Hernia repair surgery is common, with over one million being performed every year in the U.S.
In order to help the muscle or tissue recover and rebuild from a hernia, surgeons will use mesh to act as a “scaffolding” to prevent organs from coming through. It is held in place by sutures, tacks or surgical glue.
Hernias have a high probability of recurrence, and doctors use hernia mesh to attempt to lower the odds of an organ protruding through tissue again. A 2014 study in the Journal of the American Medial Association concluded the use of hernia mesh in surgery drastically reduces the chances of recurrence than sutures alone.
Hernia mesh is commonly made of synthetic or animal material and can be absorbable, non-absorbable or a combination of both. Non-absorbable mesh is considered a permanent implant, staying in the body forever and being difficult to remove. Absorbable mesh is commonly made from the skin or intestines of pigs or cows. Over time, the patient’s actual tissue or muscle should grow through the mesh, increasing strength in the abdominal wall.

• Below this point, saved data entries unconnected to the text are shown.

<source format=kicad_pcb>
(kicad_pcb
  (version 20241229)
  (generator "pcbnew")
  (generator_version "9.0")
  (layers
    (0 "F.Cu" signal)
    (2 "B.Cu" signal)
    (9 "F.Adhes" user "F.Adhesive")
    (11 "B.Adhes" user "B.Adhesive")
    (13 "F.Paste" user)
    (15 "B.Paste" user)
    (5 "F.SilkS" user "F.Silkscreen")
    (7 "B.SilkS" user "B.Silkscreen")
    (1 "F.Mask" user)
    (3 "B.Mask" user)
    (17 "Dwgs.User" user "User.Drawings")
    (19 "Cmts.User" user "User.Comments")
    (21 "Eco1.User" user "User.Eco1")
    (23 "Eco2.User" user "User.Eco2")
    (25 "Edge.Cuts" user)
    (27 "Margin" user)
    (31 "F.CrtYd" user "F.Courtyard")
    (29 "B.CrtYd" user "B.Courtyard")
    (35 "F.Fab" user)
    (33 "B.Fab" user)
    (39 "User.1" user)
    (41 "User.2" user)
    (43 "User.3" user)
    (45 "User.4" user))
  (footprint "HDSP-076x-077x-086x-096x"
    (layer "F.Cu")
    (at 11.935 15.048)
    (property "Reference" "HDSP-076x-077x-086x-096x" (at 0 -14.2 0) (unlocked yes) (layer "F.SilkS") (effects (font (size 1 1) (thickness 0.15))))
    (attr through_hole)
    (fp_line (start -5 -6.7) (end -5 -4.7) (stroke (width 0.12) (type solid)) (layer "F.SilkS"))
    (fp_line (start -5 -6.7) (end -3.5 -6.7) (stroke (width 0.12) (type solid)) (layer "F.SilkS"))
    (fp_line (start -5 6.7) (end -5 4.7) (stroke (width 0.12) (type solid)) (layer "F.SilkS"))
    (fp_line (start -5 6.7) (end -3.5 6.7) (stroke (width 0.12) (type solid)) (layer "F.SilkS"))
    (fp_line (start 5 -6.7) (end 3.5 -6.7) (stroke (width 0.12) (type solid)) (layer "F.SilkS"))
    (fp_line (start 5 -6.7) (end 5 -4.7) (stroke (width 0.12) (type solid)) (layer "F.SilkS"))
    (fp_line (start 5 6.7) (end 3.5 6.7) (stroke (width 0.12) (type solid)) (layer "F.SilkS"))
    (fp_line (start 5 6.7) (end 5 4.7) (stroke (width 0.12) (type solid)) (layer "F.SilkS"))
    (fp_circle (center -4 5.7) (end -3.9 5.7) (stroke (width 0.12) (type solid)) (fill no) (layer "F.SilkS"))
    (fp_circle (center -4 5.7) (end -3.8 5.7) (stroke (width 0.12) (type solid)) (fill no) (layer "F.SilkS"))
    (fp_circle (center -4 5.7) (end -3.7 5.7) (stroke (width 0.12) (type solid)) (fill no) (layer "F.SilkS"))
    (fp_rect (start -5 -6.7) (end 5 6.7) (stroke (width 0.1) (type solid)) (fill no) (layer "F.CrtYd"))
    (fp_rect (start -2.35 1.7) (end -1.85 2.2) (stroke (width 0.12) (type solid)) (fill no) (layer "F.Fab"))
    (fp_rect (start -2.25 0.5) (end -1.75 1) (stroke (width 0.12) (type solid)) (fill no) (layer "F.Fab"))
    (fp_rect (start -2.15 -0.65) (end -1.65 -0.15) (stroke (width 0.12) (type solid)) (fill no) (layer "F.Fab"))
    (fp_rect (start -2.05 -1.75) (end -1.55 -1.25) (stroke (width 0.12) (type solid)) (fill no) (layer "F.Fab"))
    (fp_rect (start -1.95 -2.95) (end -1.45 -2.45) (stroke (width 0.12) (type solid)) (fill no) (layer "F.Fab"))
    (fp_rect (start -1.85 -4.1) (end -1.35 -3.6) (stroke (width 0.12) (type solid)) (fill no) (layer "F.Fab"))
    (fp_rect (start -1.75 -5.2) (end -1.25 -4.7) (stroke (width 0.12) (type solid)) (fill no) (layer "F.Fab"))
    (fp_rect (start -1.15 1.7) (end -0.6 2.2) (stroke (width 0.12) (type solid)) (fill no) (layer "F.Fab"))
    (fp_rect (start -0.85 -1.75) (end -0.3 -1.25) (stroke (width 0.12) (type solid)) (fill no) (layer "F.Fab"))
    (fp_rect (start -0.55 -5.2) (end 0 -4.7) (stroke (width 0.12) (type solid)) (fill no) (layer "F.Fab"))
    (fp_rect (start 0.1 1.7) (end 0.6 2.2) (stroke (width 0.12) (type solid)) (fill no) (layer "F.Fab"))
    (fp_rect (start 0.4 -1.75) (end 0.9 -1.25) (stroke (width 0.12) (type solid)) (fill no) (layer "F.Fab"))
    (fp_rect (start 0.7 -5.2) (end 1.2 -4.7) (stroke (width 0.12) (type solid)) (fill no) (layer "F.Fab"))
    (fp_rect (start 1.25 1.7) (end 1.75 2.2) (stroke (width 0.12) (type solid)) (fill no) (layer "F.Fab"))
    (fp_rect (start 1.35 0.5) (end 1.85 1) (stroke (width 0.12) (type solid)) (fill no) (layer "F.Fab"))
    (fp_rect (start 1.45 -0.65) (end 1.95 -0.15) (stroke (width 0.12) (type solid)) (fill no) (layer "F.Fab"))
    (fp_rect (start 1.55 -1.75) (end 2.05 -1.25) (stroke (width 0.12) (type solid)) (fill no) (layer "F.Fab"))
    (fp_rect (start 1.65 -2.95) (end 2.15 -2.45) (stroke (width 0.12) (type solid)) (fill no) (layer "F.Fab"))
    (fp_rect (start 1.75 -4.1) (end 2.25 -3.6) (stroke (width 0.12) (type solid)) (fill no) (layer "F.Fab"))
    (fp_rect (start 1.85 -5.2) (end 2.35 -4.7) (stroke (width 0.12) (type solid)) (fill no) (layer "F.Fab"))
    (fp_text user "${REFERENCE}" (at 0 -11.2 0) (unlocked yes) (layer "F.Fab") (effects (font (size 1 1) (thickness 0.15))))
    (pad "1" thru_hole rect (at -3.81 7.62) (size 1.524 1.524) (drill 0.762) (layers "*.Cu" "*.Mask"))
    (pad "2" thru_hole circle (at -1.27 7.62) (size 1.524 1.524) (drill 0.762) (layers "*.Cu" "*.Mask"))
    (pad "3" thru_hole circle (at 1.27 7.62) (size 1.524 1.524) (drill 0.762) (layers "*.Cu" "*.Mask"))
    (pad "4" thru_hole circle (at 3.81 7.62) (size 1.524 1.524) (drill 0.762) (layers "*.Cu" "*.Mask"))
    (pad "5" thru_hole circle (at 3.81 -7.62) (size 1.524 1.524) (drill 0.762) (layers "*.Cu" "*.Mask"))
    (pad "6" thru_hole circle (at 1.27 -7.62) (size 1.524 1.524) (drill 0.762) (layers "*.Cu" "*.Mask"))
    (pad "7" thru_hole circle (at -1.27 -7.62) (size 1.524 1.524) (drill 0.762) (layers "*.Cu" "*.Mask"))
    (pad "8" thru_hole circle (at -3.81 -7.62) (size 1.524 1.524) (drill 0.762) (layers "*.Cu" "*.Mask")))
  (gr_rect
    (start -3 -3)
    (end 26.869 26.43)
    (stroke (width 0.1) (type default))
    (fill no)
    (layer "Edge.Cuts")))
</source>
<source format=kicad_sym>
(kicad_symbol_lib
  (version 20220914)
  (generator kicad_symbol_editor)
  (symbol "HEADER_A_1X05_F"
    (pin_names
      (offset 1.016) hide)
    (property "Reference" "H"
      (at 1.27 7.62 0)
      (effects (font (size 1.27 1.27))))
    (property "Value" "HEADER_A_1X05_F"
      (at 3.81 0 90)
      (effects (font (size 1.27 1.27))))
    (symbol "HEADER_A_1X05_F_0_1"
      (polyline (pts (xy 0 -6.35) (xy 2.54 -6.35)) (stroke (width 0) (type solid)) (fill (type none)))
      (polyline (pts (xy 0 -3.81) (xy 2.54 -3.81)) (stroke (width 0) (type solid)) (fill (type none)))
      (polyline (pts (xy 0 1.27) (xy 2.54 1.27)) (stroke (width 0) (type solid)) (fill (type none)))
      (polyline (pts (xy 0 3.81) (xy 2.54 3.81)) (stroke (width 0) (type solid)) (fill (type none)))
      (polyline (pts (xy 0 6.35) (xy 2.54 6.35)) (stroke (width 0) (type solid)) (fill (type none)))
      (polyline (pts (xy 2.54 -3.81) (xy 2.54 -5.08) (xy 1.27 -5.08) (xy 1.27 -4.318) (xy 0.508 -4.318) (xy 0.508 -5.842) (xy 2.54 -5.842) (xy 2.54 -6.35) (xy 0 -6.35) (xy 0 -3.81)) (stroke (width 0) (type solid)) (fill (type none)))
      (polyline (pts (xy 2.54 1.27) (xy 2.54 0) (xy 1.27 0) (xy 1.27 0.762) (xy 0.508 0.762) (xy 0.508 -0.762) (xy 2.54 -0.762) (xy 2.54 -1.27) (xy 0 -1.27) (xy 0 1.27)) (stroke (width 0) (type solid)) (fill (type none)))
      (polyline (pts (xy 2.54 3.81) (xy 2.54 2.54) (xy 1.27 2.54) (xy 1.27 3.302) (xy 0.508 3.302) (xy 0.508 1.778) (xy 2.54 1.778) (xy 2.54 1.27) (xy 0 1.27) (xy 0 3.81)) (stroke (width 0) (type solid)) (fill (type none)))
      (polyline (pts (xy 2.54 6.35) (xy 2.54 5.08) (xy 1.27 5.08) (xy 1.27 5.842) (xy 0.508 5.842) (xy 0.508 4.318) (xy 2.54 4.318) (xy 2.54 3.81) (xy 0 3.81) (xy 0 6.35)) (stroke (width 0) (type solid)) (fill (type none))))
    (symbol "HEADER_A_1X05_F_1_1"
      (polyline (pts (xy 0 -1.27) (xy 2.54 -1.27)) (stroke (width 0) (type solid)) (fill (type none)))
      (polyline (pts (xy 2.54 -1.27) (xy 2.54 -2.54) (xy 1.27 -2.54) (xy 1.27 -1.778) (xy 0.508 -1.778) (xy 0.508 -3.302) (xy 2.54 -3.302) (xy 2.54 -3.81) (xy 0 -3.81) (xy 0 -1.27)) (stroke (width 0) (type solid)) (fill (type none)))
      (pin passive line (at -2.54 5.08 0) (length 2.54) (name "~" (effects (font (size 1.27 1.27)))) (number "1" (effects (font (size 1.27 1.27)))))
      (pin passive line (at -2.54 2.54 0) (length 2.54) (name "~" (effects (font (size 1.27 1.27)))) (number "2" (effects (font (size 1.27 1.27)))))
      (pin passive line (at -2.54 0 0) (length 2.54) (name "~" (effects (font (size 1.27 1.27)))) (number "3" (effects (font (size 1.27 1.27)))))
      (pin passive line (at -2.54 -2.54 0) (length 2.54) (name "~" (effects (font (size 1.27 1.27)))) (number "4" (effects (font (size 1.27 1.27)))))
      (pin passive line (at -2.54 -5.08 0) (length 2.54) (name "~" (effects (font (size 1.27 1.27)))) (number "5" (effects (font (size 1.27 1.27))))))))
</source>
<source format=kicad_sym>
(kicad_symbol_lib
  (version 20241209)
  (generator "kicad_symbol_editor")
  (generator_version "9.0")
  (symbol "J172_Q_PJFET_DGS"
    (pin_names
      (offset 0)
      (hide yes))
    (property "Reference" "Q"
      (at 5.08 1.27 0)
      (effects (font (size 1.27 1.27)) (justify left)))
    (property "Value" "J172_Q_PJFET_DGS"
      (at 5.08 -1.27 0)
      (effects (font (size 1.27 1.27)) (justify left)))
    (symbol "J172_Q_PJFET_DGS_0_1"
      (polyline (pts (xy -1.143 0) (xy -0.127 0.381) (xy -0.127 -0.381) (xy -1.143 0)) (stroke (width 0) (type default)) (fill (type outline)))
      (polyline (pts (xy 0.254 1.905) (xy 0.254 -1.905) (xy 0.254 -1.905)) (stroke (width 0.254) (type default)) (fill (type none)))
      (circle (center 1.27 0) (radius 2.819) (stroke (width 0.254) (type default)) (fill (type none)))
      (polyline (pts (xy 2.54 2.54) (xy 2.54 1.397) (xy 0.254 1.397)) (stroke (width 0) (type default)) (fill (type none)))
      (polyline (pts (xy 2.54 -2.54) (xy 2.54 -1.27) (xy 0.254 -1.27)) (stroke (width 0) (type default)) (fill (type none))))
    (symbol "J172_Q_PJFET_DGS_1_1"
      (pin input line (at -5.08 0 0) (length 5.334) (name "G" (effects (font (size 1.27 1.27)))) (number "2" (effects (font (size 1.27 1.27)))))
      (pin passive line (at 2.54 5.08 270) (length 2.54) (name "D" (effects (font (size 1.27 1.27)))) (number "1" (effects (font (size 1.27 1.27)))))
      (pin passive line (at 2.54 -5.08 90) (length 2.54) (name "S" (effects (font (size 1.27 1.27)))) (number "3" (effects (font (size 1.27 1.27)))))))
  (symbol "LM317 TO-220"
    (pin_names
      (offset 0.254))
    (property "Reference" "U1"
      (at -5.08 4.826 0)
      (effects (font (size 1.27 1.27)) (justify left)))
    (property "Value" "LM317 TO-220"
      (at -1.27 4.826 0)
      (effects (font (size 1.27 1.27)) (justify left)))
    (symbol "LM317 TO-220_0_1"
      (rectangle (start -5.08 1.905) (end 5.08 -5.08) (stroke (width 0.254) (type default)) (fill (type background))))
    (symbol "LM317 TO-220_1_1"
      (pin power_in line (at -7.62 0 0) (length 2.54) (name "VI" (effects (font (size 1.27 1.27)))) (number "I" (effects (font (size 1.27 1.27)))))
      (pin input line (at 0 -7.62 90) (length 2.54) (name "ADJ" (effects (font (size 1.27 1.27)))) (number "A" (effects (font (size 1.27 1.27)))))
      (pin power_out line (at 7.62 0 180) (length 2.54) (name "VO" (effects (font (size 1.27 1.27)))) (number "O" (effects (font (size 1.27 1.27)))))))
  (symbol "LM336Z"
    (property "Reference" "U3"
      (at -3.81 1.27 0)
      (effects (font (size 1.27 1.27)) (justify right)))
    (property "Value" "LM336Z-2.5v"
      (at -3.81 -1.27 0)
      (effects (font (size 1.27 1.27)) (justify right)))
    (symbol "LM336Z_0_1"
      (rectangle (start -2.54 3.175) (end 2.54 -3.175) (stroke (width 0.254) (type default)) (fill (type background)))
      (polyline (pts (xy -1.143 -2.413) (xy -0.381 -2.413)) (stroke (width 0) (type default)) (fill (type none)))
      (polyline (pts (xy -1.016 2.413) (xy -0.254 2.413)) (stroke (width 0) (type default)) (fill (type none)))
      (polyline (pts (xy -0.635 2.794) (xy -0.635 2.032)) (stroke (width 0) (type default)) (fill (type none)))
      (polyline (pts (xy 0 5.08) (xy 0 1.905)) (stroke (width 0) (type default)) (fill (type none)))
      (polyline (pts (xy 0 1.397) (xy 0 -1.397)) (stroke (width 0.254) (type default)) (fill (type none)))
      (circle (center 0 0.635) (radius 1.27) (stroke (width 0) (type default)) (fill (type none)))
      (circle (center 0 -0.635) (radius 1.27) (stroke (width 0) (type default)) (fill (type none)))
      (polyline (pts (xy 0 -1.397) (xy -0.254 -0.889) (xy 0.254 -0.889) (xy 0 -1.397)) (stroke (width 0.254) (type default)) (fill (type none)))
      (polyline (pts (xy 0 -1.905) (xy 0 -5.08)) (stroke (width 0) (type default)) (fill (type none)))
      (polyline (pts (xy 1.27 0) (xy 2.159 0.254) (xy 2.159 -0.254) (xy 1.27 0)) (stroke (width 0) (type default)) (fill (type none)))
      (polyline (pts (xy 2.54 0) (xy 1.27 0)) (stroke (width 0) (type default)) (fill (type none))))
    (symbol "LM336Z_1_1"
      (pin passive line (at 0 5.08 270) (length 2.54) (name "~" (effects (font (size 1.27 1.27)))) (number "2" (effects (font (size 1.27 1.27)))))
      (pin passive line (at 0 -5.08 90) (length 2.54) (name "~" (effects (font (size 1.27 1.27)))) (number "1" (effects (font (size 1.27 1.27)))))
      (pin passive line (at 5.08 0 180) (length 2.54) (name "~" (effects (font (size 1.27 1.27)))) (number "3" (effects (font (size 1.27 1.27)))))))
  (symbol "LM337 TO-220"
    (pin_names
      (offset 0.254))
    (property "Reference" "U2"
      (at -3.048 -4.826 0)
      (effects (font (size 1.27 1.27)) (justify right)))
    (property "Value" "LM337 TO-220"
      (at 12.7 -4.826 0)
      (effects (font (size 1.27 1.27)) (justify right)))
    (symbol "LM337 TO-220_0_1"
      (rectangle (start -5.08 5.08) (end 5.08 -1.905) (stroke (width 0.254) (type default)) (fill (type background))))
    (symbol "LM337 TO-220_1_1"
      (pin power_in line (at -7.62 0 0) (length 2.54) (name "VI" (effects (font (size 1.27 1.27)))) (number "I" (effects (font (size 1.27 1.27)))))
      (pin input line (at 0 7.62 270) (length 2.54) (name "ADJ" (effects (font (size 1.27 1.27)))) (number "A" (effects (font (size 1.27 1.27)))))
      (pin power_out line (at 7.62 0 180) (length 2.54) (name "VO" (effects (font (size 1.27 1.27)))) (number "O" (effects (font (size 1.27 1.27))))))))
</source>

Hernia mesh surgery, called hernioplasty, was developed in the 1940s. By 2000, non-mesh surgery made up less than 10 percent of groin hernia repair techniques. Surgery with synthetic mesh is now the common practice to repair hernias.
Three surgical techniques involving mesh are used to repair hernias. Transabdominal preperitonea repair involves placing the mesh on the thin membrane covering the abdominal organs—called the peritoneum—through a small incision. The most difficult to perform, but with the least likelihood of complications is totally extraperitoneal repair, where surgeons place the mesh outside of the peritoneum. Intraperitoneal onlay mesh technique is the most infrequently used of the three, and the mesh is placed on the inside of the peritoneum in contact with intestines.